An independent view offered by the adviser is also “one of quite a few reasons” why Prowse thinks a small to medium financial planning business would want to outsource to a paraplanner.

This is notwithstanding that Tribeca recently strategically divested itself of the paraplanning (and compliance) component of Paraplanning Professionals, which it bought in 2001.

Another reason, according to Prowse, is that “the technical expertise that often comes with the services of a specialised outsourcing firm can contribute materially to an improvement in the quality of the plans”.

He adds: “Presumably, with an outsourced paraplanner, you are dealing with somebody who can apply a lot of quality standards to the actual writing and production of the documents.”

Prowse’s view of the medium-term future of outsourcing is that at least three models will emerge, two involving outsourcing firms, and one employing in-house paraplanners.

“Small outsourcing outfits will run with three or four individual advisers with which its paraplanners are culturally very aligned, and you also would hope there will be careers developing in reasonably specialist paraplanning outsourced organisations.

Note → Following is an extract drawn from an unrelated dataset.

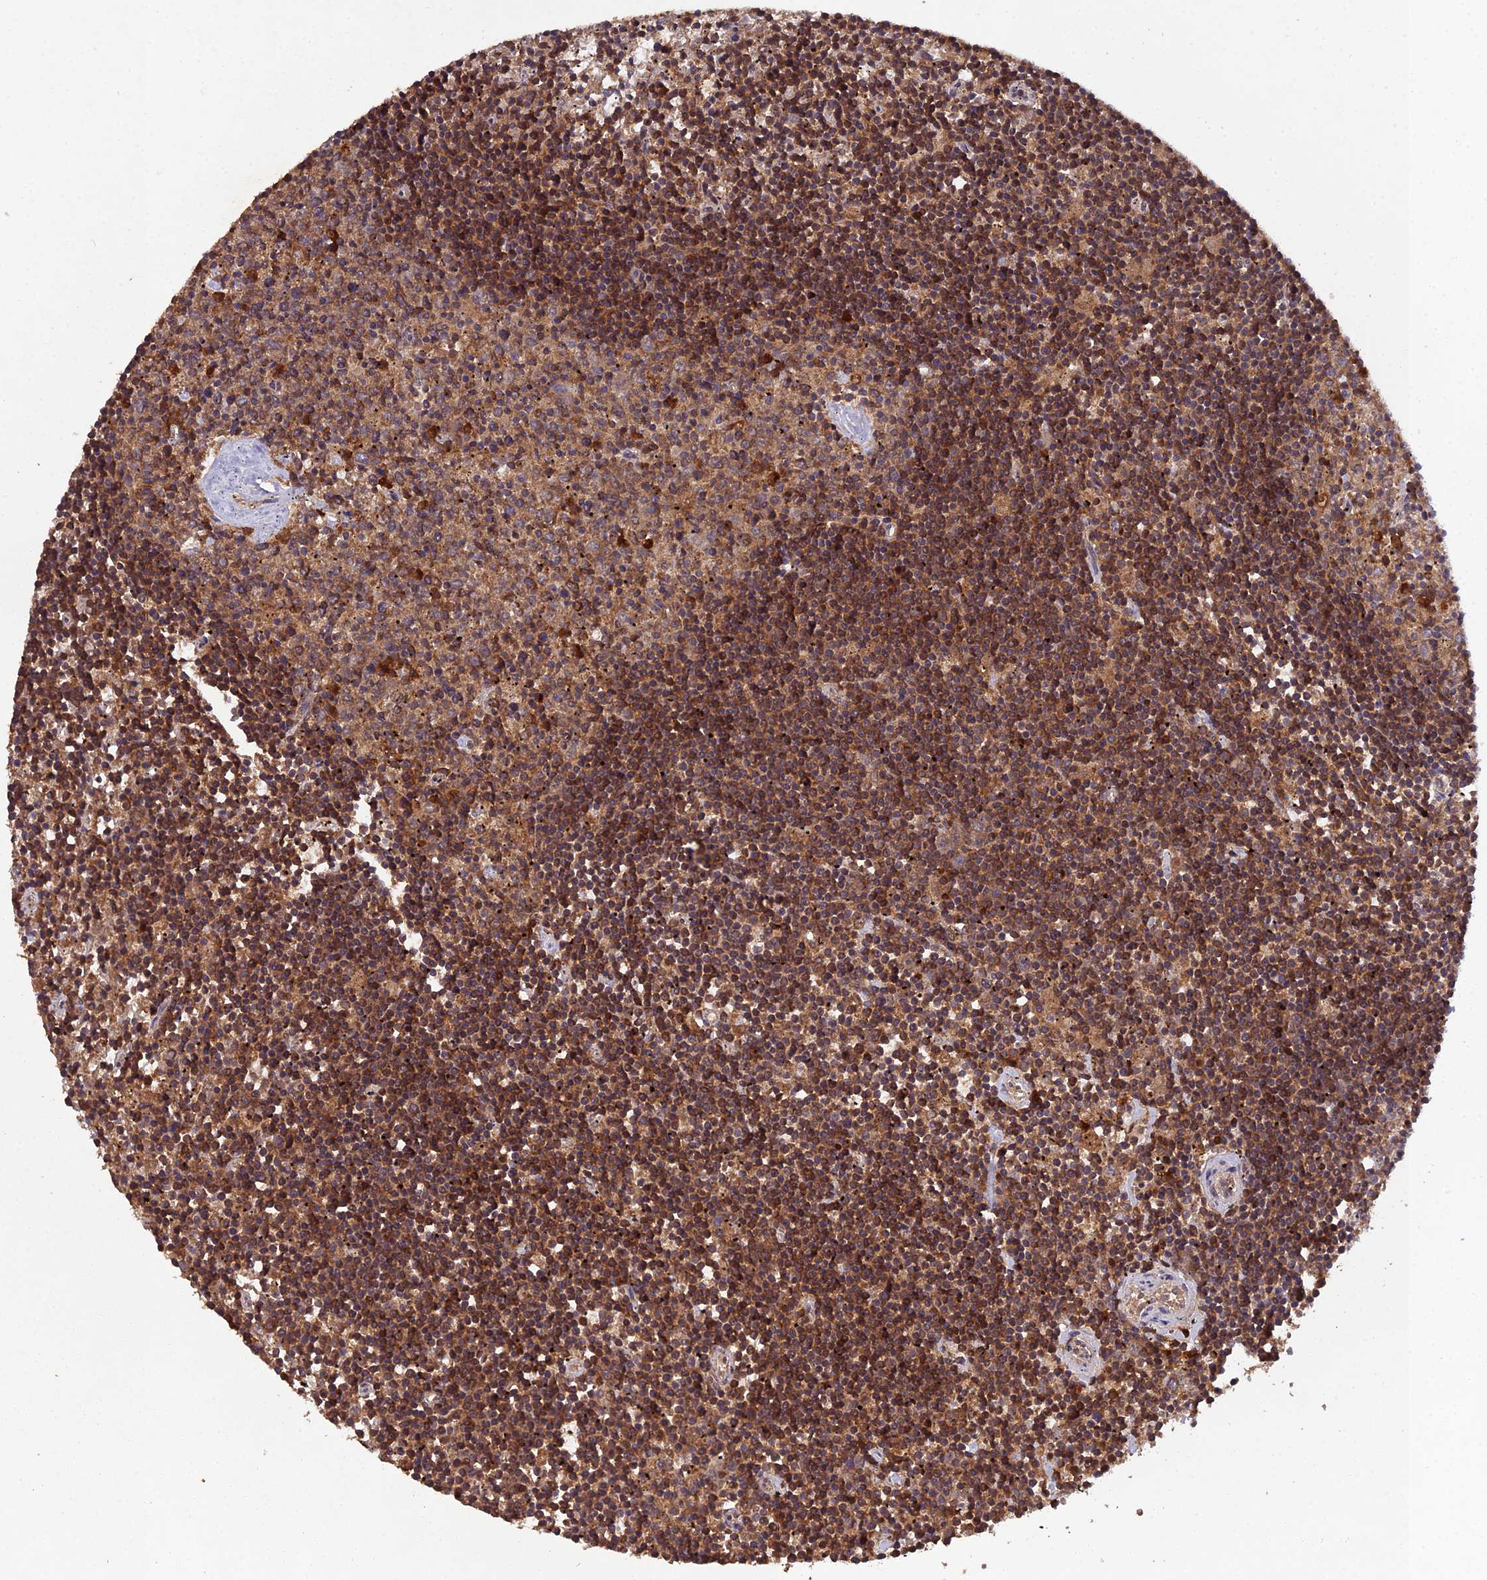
{"staining": {"intensity": "weak", "quantity": "25%-75%", "location": "cytoplasmic/membranous"}, "tissue": "lymphoma", "cell_type": "Tumor cells", "image_type": "cancer", "snomed": [{"axis": "morphology", "description": "Malignant lymphoma, non-Hodgkin's type, Low grade"}, {"axis": "topography", "description": "Spleen"}], "caption": "A micrograph of malignant lymphoma, non-Hodgkin's type (low-grade) stained for a protein exhibits weak cytoplasmic/membranous brown staining in tumor cells. (IHC, brightfield microscopy, high magnification).", "gene": "TMEM258", "patient": {"sex": "male", "age": 76}}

“The third string of course would be the large organisations, such as dealer groups, that set up a central paraplanning division offering two career paths, one as a paraplanner, and one as a paraplanner leading up to an adviser.”

Alternative investment strategies

Roger Rosentreter, director of Paraplanning Professionals, which has been operating since 1997, says the strength of outsourcing firms lie in identifying potential alternative strategies that an adviser may not be familiar with for a number of reasons, including changed legislation.

“It is our duty to point out to advisers any new technical developments that could impact on the client strategy, precisely because we witness these developments on a regular basis.

“If a strategy suggested by the adviser comes out a little bit different than expected based on the [adviser’s] figures, we will then go back to the adviser to work these concerns through with them.”

Rosentreter says IFP Solutions’ main activities are drafting SOAs and reviewing documents, the latter typically being about “reporting on the client’s portfolio and making some minor heads-up changes” on existing documents. He says the company’s SOAs can reflect fully-fledged plans, including trusts and self-managed super funds, or can be drawn-up specifically for a certain purpose, such as buying insurance or a super rollover.

The review documents are treated as a full SOA for the purposes of pricing if there’s a strategic change initiated by a client, or as an additional SOA if nothing material has changed in the product line up.

Statements of advice

Kelly, meanwhile, who is currently in negotiations to recruit a new outsourcing firm, admits to having “retreated from an intention I had earlier this year to take the outsourcing route in a major way”. He explains: “I have found since then that you spend so much time going back and forth to the paraplanner that for the most part you might as well have written the SOA yourself.”

He added that outsourcing firms “typically have a technical bent but are not that creative, so invariably you get something that is highly technical but doesn’t present very well. It is not uncommon for me to have to spend a good half-hour when a SOA comes back from the paraplanner just trying to understand it myself, never mind giving it to a client.”

The firm’s usual modus operandi is for planners to write up the strategy, which is then attached as an appendix to the SOA, while its office administrative staff type up the SOA itself.

The company does not employ an internal paraplanner and “does not envisage doing so, at least in the immediate term”, Kelly says.

It now outsources only when it is “very busy with a lot of plans or when we have a time-consuming, as opposed to a complex, plan. I do the SOA for the very complex plans myself, because there are five or six different models to work the strategy around.”

He says outsourcing firms are very good for simple plans, where a client is simply placing money or an investment, but points out that if you have enough staff it’s cheaper to do them yourself.

However, he emphasises that he has “no problem” with pricing by outsource firms, which he says is “very good” at an average of about $400 a plan, and $600 for a complex plan.